Investor financial protection terms refer to terms in the term sheet that help protect investors’ economic expectations against changes brought on by subsequent financial transactions.
1. Conversion Rights
Conversion rights refer to investors’ ability to convert their shares of preferred stocks into shares of common stocks. The two types of conversion rights are optional and mandatory.
Optional conversion rights are tied to the investors’ liquidation preference. If investors have a non-participating liquidation preference, they can either choose to take their liquidation preference or exercise their optional conversion rights, convert their shares into common stock, and share in the proceeds directly with the common stockholders. Optional conversion rights are usually not negotiable.
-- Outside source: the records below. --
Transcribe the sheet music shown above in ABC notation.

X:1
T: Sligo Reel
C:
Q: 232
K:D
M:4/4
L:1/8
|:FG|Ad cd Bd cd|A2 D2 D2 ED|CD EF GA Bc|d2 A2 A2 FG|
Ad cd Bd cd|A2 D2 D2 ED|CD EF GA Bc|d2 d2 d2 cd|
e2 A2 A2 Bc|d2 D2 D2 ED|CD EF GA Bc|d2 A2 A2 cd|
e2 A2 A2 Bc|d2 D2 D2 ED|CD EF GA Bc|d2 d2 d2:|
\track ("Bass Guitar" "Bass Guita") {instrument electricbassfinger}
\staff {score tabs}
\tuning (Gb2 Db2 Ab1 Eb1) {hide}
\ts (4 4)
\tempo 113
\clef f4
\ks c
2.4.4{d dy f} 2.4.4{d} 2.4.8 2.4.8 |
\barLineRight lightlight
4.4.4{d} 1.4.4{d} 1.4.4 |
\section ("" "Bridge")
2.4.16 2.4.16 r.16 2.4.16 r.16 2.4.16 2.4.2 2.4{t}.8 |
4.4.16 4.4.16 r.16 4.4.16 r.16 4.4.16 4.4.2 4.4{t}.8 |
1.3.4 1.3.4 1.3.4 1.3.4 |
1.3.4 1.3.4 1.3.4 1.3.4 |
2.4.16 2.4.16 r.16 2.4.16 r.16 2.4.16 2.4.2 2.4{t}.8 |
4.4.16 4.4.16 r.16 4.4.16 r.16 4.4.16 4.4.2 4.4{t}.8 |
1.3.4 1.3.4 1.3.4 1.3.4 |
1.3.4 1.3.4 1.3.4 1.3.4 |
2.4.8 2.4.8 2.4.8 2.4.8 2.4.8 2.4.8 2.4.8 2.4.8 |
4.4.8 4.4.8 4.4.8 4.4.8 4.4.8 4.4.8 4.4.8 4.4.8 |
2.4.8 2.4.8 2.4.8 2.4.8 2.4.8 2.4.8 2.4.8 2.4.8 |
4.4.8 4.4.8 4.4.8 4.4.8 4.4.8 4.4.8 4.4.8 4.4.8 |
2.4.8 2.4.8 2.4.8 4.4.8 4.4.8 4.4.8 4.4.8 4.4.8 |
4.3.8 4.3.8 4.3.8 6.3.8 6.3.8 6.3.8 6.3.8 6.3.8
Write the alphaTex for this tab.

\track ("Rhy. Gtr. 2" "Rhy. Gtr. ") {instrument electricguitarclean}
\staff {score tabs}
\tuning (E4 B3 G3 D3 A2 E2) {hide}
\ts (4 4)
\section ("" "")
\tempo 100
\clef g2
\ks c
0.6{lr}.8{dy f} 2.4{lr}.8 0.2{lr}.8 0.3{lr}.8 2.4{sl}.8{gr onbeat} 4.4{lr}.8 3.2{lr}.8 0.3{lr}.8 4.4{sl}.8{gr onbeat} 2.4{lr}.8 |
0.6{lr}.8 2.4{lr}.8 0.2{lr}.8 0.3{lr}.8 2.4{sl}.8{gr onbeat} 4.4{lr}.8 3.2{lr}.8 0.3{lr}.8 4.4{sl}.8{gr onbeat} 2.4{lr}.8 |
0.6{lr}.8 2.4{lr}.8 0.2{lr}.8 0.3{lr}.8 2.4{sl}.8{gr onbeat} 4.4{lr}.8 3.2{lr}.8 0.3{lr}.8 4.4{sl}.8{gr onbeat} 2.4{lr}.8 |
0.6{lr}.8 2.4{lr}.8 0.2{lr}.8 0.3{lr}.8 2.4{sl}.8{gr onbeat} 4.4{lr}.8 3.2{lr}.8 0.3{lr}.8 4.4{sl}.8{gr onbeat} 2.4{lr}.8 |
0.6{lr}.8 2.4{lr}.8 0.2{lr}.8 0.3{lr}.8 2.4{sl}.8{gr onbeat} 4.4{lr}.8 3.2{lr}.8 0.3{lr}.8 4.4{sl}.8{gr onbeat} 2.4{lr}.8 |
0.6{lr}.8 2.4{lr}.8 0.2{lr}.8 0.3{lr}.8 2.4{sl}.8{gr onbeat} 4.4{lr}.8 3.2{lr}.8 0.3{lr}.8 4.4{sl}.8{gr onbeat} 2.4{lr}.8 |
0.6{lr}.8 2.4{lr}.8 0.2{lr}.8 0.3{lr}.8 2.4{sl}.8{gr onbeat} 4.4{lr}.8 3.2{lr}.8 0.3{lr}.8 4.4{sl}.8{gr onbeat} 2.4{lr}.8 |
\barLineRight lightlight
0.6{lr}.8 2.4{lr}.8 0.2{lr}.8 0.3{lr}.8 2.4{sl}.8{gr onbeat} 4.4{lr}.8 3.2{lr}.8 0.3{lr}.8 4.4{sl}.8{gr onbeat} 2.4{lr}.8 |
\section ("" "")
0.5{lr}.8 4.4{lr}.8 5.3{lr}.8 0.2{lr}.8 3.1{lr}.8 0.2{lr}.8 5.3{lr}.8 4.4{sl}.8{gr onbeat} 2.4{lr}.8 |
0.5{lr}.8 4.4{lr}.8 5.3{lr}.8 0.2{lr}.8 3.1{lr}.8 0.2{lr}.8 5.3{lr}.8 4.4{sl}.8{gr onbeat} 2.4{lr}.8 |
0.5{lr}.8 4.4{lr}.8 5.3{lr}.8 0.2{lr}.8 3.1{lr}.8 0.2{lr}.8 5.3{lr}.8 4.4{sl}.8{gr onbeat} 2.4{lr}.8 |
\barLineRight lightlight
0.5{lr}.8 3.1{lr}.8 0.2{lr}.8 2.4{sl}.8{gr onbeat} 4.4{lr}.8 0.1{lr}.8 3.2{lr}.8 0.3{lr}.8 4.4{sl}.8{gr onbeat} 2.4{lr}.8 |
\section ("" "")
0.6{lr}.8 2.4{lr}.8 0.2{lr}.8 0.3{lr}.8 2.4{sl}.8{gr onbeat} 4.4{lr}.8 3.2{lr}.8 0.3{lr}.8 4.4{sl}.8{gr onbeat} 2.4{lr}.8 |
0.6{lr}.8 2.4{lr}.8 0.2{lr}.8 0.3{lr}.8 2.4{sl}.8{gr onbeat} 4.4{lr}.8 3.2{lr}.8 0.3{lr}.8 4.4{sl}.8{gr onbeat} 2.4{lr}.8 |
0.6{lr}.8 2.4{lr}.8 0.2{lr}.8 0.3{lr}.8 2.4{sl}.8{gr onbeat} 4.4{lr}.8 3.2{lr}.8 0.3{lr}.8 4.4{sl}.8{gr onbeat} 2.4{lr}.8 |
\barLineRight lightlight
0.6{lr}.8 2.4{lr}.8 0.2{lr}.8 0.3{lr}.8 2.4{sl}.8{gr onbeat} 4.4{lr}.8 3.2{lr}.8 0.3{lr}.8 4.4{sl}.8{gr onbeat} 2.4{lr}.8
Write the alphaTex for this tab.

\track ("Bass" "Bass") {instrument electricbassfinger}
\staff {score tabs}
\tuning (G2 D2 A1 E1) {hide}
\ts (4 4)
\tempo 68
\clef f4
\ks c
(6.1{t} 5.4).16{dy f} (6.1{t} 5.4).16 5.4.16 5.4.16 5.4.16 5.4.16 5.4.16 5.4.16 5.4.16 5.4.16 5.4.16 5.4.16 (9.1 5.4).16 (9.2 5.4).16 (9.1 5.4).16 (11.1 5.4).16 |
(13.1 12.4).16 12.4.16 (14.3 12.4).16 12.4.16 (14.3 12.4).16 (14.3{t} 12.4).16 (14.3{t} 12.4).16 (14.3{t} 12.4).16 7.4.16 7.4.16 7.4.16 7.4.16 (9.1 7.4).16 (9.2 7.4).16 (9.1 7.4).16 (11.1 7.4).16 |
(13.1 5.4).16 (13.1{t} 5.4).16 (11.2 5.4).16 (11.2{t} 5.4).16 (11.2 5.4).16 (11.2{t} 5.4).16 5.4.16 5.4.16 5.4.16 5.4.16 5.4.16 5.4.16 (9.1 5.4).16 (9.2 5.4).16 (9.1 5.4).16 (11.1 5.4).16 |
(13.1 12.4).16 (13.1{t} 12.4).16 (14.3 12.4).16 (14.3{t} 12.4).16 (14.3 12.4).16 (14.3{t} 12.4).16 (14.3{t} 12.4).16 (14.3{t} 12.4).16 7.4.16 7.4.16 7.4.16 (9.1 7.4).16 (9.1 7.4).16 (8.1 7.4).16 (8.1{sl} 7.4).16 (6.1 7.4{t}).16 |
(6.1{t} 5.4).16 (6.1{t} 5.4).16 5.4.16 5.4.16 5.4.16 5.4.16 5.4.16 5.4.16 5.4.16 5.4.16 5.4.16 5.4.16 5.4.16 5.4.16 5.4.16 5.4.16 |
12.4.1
Mandatory conversion rights will force investors to convert their preferred stocks into common stocks if certain conditions were to occur. These conditions are usually negotiable, and founders can try to make them more company-friendly by, among other steps, 1) eliminating any price thresholds for conversion, 2) asking for a majority threshold rather than a supermajority if preferred stockholders’ consent is required for the conversion, and 3) conditioning the conversion based on net proceeds rather than gross proceedings.
2. Anti-Dilution Provisions
Anti-dilution provisions are terms that protect investors against future securities and stock issuances that are priced at a level lower than the price paid by such investors. While preferred stock is usually converted to common stock at a 1-to-1 ratio, when these anti-dilution provisions kick in, they increase the conversion ratio, enabling preferred investors to get more common stocks and helping to protect those earlier investors from the dilutive effects of later investors getting more shares for the same amount invested. The two general types of anti-dilution provisions are full-rachet and weighted average. (Although weighted-average provisions can vary, the most common type is referred to as broad-based weighted average).
Founders should be extremely wary of full-rachet adjustments, which are almost never seen. When a full-ratchet anti-dilution adjustment kicks in, it essentially “rachets” down the earlier investors’ conversion price to the lowest price that the company’s securities were ever issued at.
By contrast, weighted-average anti-dilution provisions adjust the conversion ratio by taking into account both the new price for the company’s securities as well as how many shares were issued at this price. Consequently, the impact on existing stockholders is much less severe and would only be significant if the new round is priced much lower and the number of shares issued is extremely high.
3. Drag-along Rights
These terms enable preferred investors to obligate other common stockholders to vote in favor of certain qualifying liquidation events. When negotiated correctly, these provisions can help secure approval for transactions that are being blocked by a few holdout investors. However, founders should ensure that term sheets include sufficient conditions to protect them from having their company sold at a value that will wipe out the founders’ entire equity stake as a result of such drag-along rights. For example, these conditions could include requiring a supermajority vote of the preferred stockholders to enact any drag-along provision and adding minimum price thresholds for the types of liquidation events that could enable the use of the drag-along provisions.
This overview of the three main categories of terms included in a preferred stock financing term sheet aims to translate common lingo so that navigating term sheets feels achievable. Founders that understand key term sheet terms are better equipped to help their companies take the next step toward growth and success.